This summer I learned about a thing called bookstagram. You know, Instagram, but with a book focus (like Tumblr’s booklr). I rarely used Instagram in the past but figured that if people have accounts all about books, then that’d be the perfect combination of two of my biggest hobbies: reading and photography.
So I start taking pictures of books. Nothing fancy. Just the book and my hand or a table or whatever is nearby that I can set it on. But bookstagram accounts that seem to have the most success? They stage their pictures with all these props and nice lighting and I’m over here like WTF is going on?
As a book blogger, I feel a certain amount of pressure to take “staged” pictures for my instagram account.
The Pressure Is Real
I know, I know, book blogging is broad and I shouldn’t feel like I have to do anything and that going along with the status quo is just an attempt to get followers, etc. Trust me, I’ve seen the arguments and I get it. HOWEVER, there is a whole book community on instagram that I want to interact with.
I won’t attempt to speak for everyone, obviously, but I think there is this idea that good bookstagram pictures include:
- staged layouts
- a theme (for the account generally)
- ALL the hashtags
Not every one of these things may apply but there’s definitely themes among bookstagram accounts, whether it’s a picture style or type of prop (like funkos), and so on. And if you don’t have those things then what are you doing with your account?

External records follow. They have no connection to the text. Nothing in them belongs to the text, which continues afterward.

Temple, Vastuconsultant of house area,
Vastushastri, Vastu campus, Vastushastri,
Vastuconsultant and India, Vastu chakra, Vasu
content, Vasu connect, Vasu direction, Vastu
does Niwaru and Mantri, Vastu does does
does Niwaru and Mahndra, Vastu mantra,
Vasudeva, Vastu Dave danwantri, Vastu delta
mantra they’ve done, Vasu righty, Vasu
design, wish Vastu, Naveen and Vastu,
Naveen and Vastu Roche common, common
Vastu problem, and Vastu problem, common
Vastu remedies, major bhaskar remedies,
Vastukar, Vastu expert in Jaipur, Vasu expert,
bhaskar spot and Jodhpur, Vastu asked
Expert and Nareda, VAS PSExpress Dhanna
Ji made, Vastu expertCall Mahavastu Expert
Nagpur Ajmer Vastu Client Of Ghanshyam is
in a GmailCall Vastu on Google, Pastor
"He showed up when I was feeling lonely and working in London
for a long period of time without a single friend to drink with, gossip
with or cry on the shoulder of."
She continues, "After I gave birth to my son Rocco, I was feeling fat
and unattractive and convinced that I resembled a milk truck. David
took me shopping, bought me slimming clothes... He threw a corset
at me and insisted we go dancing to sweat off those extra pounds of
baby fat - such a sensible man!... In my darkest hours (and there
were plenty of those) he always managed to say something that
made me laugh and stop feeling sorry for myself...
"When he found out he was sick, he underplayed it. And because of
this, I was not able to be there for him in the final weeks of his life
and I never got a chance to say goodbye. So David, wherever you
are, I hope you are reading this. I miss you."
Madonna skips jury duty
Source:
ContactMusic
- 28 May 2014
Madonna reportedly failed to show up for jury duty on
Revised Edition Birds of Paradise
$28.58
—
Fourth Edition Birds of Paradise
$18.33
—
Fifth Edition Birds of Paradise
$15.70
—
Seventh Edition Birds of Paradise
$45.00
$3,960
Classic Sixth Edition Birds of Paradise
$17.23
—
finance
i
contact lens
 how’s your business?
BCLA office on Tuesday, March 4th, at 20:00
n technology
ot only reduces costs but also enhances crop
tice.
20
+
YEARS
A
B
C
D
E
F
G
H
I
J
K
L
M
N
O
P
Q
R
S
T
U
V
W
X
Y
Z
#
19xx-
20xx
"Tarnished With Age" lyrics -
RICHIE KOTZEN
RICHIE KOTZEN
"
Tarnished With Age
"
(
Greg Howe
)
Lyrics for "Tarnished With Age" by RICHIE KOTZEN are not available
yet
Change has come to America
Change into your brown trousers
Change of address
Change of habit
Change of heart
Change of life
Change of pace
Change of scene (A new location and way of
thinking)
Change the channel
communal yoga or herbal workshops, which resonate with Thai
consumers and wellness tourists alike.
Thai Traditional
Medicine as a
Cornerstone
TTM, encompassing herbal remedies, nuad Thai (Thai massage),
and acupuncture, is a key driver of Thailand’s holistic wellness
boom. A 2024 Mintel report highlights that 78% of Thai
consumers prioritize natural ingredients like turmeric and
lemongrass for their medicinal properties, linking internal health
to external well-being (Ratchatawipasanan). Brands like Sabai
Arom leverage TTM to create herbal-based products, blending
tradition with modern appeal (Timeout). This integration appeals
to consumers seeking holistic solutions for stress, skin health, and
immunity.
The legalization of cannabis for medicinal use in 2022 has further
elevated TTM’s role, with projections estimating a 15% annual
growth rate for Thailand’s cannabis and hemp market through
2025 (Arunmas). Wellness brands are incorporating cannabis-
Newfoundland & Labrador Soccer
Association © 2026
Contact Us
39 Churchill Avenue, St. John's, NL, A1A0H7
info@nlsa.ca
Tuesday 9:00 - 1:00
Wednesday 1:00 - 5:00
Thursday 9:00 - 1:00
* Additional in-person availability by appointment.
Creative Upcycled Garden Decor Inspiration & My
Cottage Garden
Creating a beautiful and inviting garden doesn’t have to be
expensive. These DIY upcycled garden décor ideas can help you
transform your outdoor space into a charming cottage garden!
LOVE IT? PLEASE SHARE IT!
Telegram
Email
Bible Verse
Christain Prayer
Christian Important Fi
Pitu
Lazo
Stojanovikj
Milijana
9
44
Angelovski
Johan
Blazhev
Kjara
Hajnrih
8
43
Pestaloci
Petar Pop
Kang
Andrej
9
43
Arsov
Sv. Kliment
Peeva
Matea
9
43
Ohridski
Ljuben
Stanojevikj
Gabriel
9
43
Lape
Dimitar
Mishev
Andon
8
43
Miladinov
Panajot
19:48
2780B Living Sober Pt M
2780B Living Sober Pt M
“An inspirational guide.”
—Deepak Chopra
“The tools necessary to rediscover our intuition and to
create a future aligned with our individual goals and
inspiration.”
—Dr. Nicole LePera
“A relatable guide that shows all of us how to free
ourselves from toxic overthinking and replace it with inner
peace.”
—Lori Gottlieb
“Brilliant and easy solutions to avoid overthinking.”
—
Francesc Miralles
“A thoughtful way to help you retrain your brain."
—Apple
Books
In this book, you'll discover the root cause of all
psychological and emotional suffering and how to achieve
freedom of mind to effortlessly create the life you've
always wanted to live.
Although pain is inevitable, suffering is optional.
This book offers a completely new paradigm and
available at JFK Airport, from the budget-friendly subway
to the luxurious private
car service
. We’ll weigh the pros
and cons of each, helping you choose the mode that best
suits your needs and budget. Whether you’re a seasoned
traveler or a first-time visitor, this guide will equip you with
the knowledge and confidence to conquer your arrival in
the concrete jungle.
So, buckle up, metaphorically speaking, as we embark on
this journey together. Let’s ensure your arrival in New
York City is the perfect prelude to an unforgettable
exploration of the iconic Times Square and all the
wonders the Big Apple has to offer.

As someone looking to expand my audience for my reviews, primarily, to others in the community, I turned to bookstagram as that new outlet. Except I’ve never felt like any of my pictures live up to those popular accounts that look beautiful and professional and all things book love. I’m definitely not faulting those accounts because your pictures are GORGEOUS and I love seeing all the pretty things in my feed. BUT for those who don’t have the time or means to take those pictures, I definitely feel like there’s a disconnect.
I feel like if I don’t try and mimic the idea of an account theme or I don’t use props or I don’t try to arrange my books in a particular fashion that it’s just a mediocre attempt. Despite knowing that’s not the case it’s still something that sits in the back of my mind.
I absolutely do not think that those who have those amazing bookstagram accounts (and even booktubers) are any better or “lesser” than bloggers since there’s a lot of overlap. I LOVE that we have so many outlets to share our love for books, but that pressure still lingers and it doesn’t even have anything to do with those people/accounts. Just what people like to see and there’s nothing to be done about that.
Do Book Bloggers Have Standards?
The blogging community has its own standards formed from seeing what works and what doesn’t. And that can create pressure to do one thing or another to stay up-to-date with readers and the industry. We’ve even seen it with bookstagram and booktube succeeding where bloggers don’t. Nothing’s wrong with that!
This doesn’t apply to just bookstagram. I’ve noticed that the trends move in waves through the community: reviewing the same books (ARCs, new releases) because EVERYONE ELSE is and that’s how you keep up with the discussion; having an instagram account, a twitter account; posting more than just reviews (I know here at NK that discussion and promotion posts get at least 5X as many views as reviews do). Blogging has changed over the years, evolved, and that’s normal. It’s okay. But with it I know that I, personally, feel pressured to follow these trends or watch the blog fall to the wayside. It’s hard when you put so much time into something. You want the world to see. You want it to succeed without compromising why you started it in the first place. But to succeed sometimes jumping on the bandwagon is the only way (case-by-case obviously, these are definitely just generalizations).
Me and Bookstagram
Personally, I noticed that my old pictures of books wherever I happened to take them really didn’t see much activity but now that I’m putting in a little more effort (i.e. 5 minutes of picture prep versus 0), I’ve seen a drastic difference. The blog gets more traffic from instagram. People comment on the pictures. It’s a good feeling, and some of the books I’ve reviewed are getting more traffic when I take pictures of them.
To be honest I don’t put much time into my pictures. I don’t spend half a day taking all sorts of pictures to post later. I pull the books off the shelf, spend a few minutes arranging them, take the picture, and post it. That’s me. I don’t have a lot of time so I do what I’m able.
But instagram and I will likely always be at odds as keeping with the trends changes.
Do you feel pressured to do certain things in the book community?
Do you run a bookstagram account? Thoughts?